O DESTERRO DA FILOSOFIA

António Mesquita



"A teoria dos jogos e a de projecto de mecanismo imaginam as pessoas actuando pelo interesse próprio e pela manha. A ciência política constrói modelos baseados em votantes interesseiros, senadores interesseiros e congressistas interesseiros, cada um tentando compreender qual é o seu interesse. Será ser eleito outra vez? Maximizar uma posição particular? E de cada vez se constrói um sistema à volta desta ideia dos indivíduos interagindo na tentativa de maximizar o seu próprio benefício."

John Brockman ("The end of universal rationality")


Esta racionalidade egoísta não é, contudo, confirmada pelos factos. "As pessoas sistematicamente e previsivelmente comportam-se de modo muito mais cooperativo do que o previsto pela teoria dos jogos".

Dentro da mesma linha, os anos noventa conheceram a voga da agency theory (que alguns traduziram pela teoria do agente-principal), de Jensen e Murphy, implicando que toda a gente tem tendência para se "desenfiar", como se diz na tropa. A consequência desta doutrina foi a necessidade de sujeitar toda a gente à monitorização, incluindo os próprios monitores. A estes novos "olheiros" (sobretudo os do topo) foram por isso distribuídos generosos incentivos. "Quinze anos depois, vemos múltiplos de 200 e 500", em relação ao que ganha um empregado "alinhado" pelos interesses da empresa.

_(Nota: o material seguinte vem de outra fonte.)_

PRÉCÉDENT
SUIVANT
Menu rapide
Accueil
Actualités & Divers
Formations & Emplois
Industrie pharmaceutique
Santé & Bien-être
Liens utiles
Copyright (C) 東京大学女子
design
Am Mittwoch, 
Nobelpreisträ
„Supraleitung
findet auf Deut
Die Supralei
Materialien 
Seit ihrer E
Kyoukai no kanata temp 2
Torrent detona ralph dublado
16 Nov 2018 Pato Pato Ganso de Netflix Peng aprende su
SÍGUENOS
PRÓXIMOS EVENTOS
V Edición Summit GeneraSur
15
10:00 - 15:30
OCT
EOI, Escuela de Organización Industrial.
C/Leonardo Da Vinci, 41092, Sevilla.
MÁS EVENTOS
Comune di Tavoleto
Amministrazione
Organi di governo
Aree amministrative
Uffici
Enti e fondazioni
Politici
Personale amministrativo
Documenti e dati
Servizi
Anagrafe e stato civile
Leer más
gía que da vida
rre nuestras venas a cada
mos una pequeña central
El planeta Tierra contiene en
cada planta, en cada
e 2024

Esta cultura entre os executivos tornou-se tão esquizofrénica que vimos recentemente os directores duma AIG salva in extremis pelos dinheiros públicos a reclamarem o direito aos seus bónus principescos.

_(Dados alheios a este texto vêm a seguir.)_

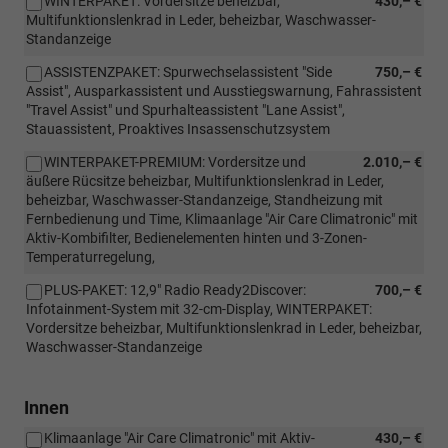
WINTERPAKET: Vordersitze beheizbar,
430,– €
Multifunktionslenkrad in Leder, beheizbar, Waschwasser-
Standanzeige
ASSISTENZPAKET: Spurwechselassistent "Side
750,– €
Assist", Ausparkassistent und Ausstiegswarnung, Fahrassistent
"Travel Assist" und Spurhalteassistent "Lane Assist",
Stauassistent, Proaktives Insassenschutzsystem
WINTERPAKET-PREMIUM: Vordersitze und
2.010,– €
äußere Rücsitze beheizbar, Multifunktionslenkrad in Leder,
beheizbar, Waschwasser-Standanzeige, Standheizung mit
Fernbedienung und Time, Klimaanlage "Air Care Climatronic" mit
Aktiv-Kombifilter, Bedienelementen hinten und 3-Zonen-
Temperaturregelung,
PLUS-PAKET: 12,9" Radio Ready2Discover:
700,– €
Infotainment-System mit 32-cm-Display, WINTERPAKET:
Vordersitze beheizbar, Multifunktionslenkrad in Leder, beheizbar,
Waschwasser-Standanzeige
Innen
Klimaanlage "Air Care Climatronic" mit Aktiv-
430,– €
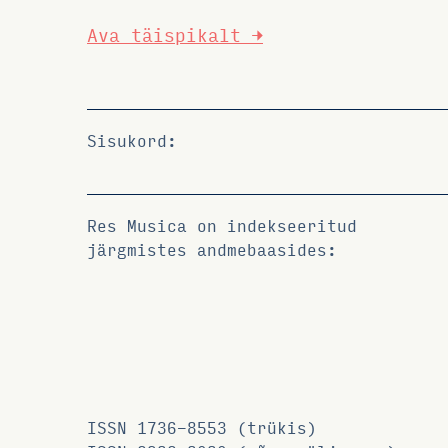
Ava täispikalt →
Sisukord:
Res Musica on indekseeritud
järgmistes andmebaasides:
ISSN 1736-8553 (trükis)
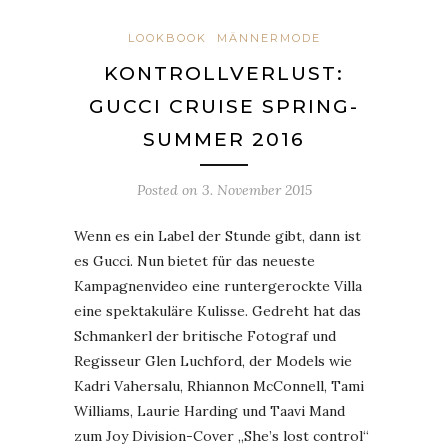
LOOKBOOK
MÄNNERMODE
KONTROLLVERLUST:
GUCCI CRUISE SPRING-
SUMMER 2016
Posted on
3. November 2015
Wenn es ein Label der Stunde gibt, dann ist
es Gucci. Nun bietet für das neueste
Kampagnenvideo eine runtergerockte Villa
eine spektakuläre Kulisse. Gedreht hat das
Schmankerl der britische Fotograf und
Regisseur Glen Luchford, der Models wie
Kadri Vahersalu, Rhiannon McConnell, Tami
Williams, Laurie Harding und Taavi Mand
zum Joy Division-Cover „She’s lost control“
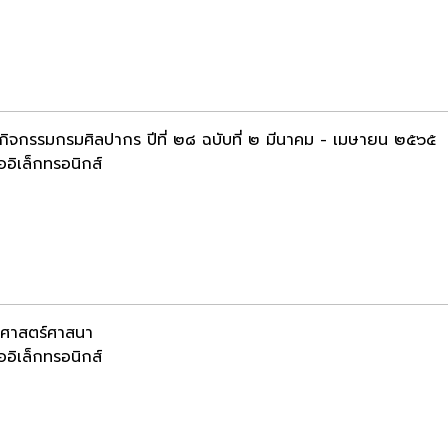
นกิจกรรมกรมศิลปากร ปีที่ ๒๘ ฉบับที่ ๒ มีนาคม - เมษายน ๒๕๖๕
ออิเล็กทรอนิกส์
ติศาสตร์ศาสนา
ออิเล็กทรอนิกส์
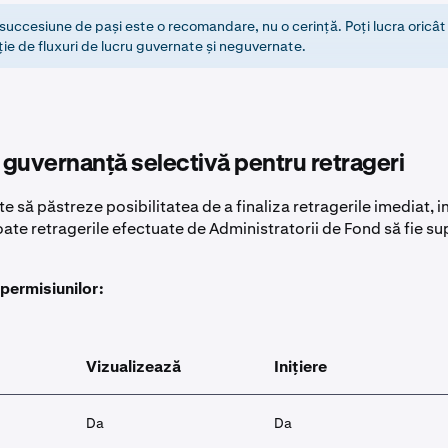
uccesiune de pași este o recomandare, nu o cerință. Poți lucra oricât
ie de fluxuri de lucru guvernate și neguvernate.
guvernanță selectivă pentru retrageri
e să păstreze posibilitatea de a finaliza retragerile imediat,
ate retragerile efectuate de Administratorii de Fond să fie s
permisiunilor:
Vizualizează
Inițiere
Da
Da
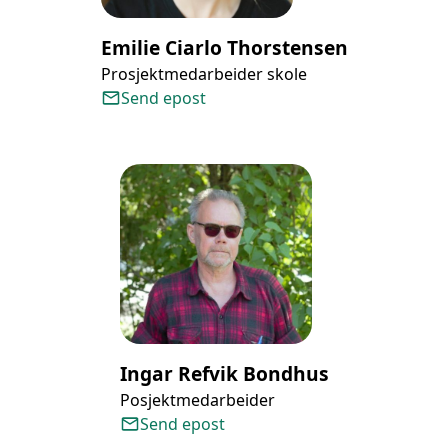
Emilie Ciarlo Thorstensen
Prosjektmedarbeider skole
Send epost
Ingar Refvik Bondhus
Posjektmedarbeider
Send epost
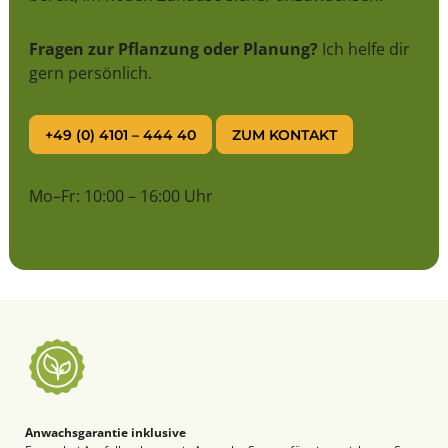
Fragen zur Pflanzung oder Planung?
Ich helfe dir
gern persönlich.
+49 (0) 4101 – 444 40
ZUM KONTAKT
Mo–Fr: 10:00 – 16:00 Uhr
Anwachsgarantie inklusive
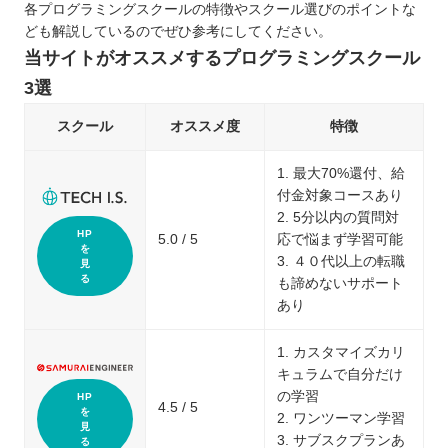
各プログラミングスクールの特徴やスクール選びのポイントな
ども解説しているのでぜひ参考にしてください。
当サイトがオススメするプログラミングスクール
3選
スクール
オススメ度
特徴
1. 最大70%還付、給
付金対象コースあり
2. 5分以内の質問対
HP
5.0 / 5
応で悩まず学習可能
を
3. ４０代以上の転職
見
る
も諦めないサポート
あり
1. カスタマイズカリ
キュラムで自分だけ
の学習
HP
4.5 / 5
を
2. ワンツーマン学習
見
3. サブスクプランあ
る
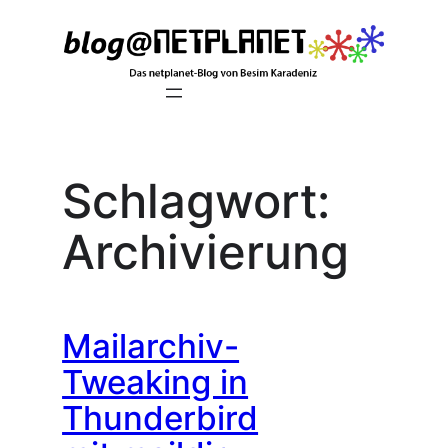
Zum
Inhalt
springen
Schlagwort:
Archivierung
Mailarchiv-
Tweaking in
Thunderbird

Temos então que todo um sistema financeiro e empresarial baseado numa teoria aparentemente realista sobre o comportamento humano e alicerçada nos mais competentes modelos matemáticos provou, pelos seus resultados catastróficos, que a misantropia e o julgamento da espécie pelo puro egoísmo tem custos tão gravosos como o idealismo mais descabelado e as engenharias do futuro a que nos iniciou o século XX.

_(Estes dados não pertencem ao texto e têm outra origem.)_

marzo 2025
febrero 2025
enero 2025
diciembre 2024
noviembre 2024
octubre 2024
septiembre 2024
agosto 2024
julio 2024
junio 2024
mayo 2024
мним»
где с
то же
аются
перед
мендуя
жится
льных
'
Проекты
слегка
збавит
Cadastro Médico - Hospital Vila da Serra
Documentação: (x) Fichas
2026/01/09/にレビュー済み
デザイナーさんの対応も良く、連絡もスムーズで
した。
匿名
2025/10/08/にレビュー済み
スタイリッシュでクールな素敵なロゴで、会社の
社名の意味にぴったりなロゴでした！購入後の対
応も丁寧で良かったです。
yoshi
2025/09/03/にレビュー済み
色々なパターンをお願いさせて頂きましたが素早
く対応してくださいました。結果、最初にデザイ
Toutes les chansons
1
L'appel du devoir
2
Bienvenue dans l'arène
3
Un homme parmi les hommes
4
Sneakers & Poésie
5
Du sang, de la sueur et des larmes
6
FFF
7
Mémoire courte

E não parece que esta perigosa deriva se possa combater através da simples recentragem, concedendo, por exemplo, mais espaço às motivações altruístas. Se há uma conclusão a tirar deste impasse, é a de que nenhum pensamento digno desse nome preside às nossas escolhas e disso é significativo o abandono da filosofia e o descrédito a que foi votada pelas várias teorias do sucesso. Uma nova casta colonizou todo o espaço de reflexão que escapa à comunicação de massas: a dos gurus e dos spin doctors, com receitas para tudo, desde a psiquiatria à economia e à gestão de empresas.